Tanto António Queque como João Cauica assumiram a sua militância no PRS.

A acção de Bento Kangamba fez parte dos preparativos da visita do candidato do MPLA e presidente da República, José Eduardo dos Santos, a principal figura de cartaz do showmício realizado ontem, 16 de Agosto, no Estádio das Mangueiras.

Para além do discurso político do candidato, perante uma audiência de cerca de sete mil pessoas, que lotaram o pequeno estádio, o público teve a oportunidade de assistir a um concerto com Afroman, Yola Araújo, Matias Damásio, Big Nelo, Nagrelha, entre outros.

Como forma de se ultrapassar a pouca afluência da população local à campanha, a organização disponibilizou vários autocarros para o transporte de pessoas dos municípios da província da Lunda-Sul para a capital.

O clima militarizado que se viveu na cidade, para garantia de segurança do presidente, segundo vários testemunhos, obrigou a que muitos cidadãos se recolhessem nas suas residências.
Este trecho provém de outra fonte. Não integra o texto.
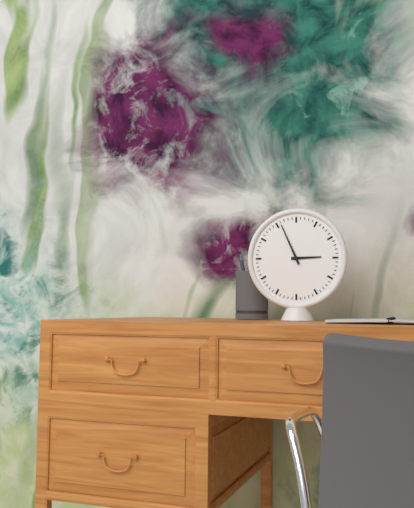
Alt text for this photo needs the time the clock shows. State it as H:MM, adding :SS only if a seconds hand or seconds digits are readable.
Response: 2:56
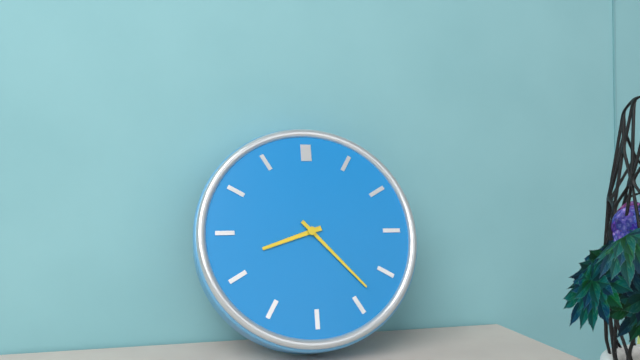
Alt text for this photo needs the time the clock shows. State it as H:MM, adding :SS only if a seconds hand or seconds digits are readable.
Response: 8:23
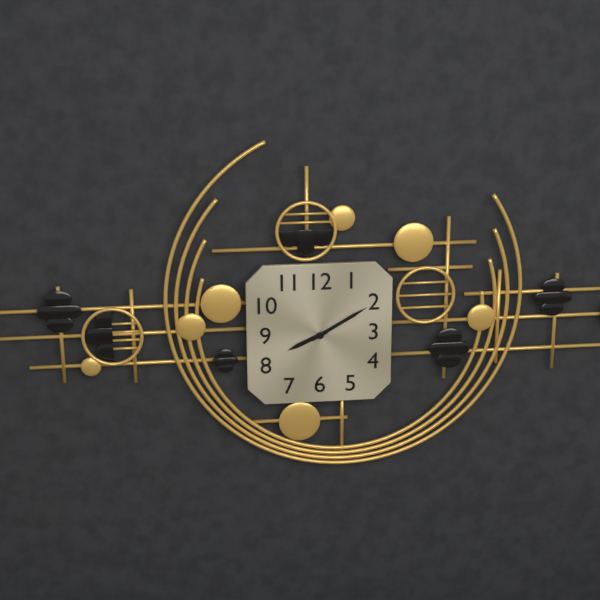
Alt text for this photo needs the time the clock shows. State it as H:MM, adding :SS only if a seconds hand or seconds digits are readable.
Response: 8:10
Do aeroporto à cidade, numa distância de sete quilómetros, a segurança presidencial desdobrou vários tanques BMP-1 e BMP-2, enquanto elementos da guarda presidencial se multiplicaram pela cidade, armados com lança-granadas castores, RPG-7s, metralhadoras RPK e PKM.
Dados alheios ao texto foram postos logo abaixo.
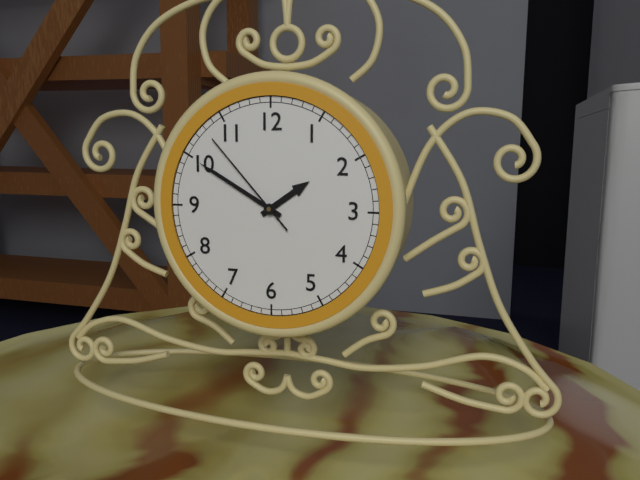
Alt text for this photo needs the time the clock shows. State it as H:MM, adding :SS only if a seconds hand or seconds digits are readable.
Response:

Durante o comício, José Eduardo dos Santos garantiu à audiência que “o MPLA é o partido da verdade, ama o povo angolano e luta pelo seu bem-estar e é por isso que tem o apoio do povo”. Dos Santos mostrou-se confiante na decisão do povo angolano em conceder a vitória ao MPLA.

Clima de Terror no Léua

Na província do Moxico, a segunda etapa da campanha eleitoral do presidente José Eduardo dos Santos pelas províncias, as autoridades locais decretaram o dia de hoje como de tolerância de ponto. Todas as instituições públicas e privadas foram encerradas para acolher a visita do candidato do MPLA.

No Luena, o candidato do MPLA reinaugurou, na sua qualidade de presidente da República, a circulação de comboio no troço entre as cidades do Luena-Kuito, ligando as províncias do Moxico e do Bié por via ferroviária.

Na sua alocução sobre o projecto, Dos Santos afirmou que “vão viajar pessoas de todos os extractos sociais, todas as regiões, e vai ser realmente o comboio que vai resolver os problemas dos angolanos”.

Os dirigentes do MPLA baptizaram a locomotiva de “comboio da vitória” e “comboio da reconciliação e do perdão”, como memorial do período de guerra, da vitória e do esforço de reconstrução do MPLA.

Mas, no município do Léua, no Moxico, o discurso é diferente e marcadamente antagónico.

Segundo João Tchipuissa, residente na sede do município, as Forças Armadas Angolanas (FAA), pela primeira vez desde o fim da guerra, em 2002, enviaram um destacamento militar considerável à região, há duas semanas.

“Na única comuna do município, no Liangongo, o 2.º secretário do MPLA, Raimundo Muanacalunga, tem estado a fazer uma campanha aberta, dizendo às pessoas que, se não votarem no MPLA, as tropas já estão aí estacionadas para fazerem a guerra”, afirmou João Tchipuissa.

O interlocutor manifestou ainda a agitação da população face às ameaças de guerra, que passaram também a ser difundidas por outros membros do MPLA na localidade. “Nós estamos a perguntar se a democracia é mesmo o direito de a pessoa escolher ou simplesmente a obrigação de votar em quem tem a força. A população está muito confusa no Léua e com muito medo”, referiu João Tchipuissa.

Por dificuldades de comunicação, não foi possível obter o contacto e a reacção da estrutura local do MPLA no Léua.

O município do Léua tem cerca de 14 mil eleitores, muitos dos quais tiveram os seus nomes transferidos para outros municípios ou assembleias de voto a 40 ou 50 quilómetros de distância dos locais onde se inscreveram para votar, o que fará, eventualmente, com que desistam de participar no acto eleitoral.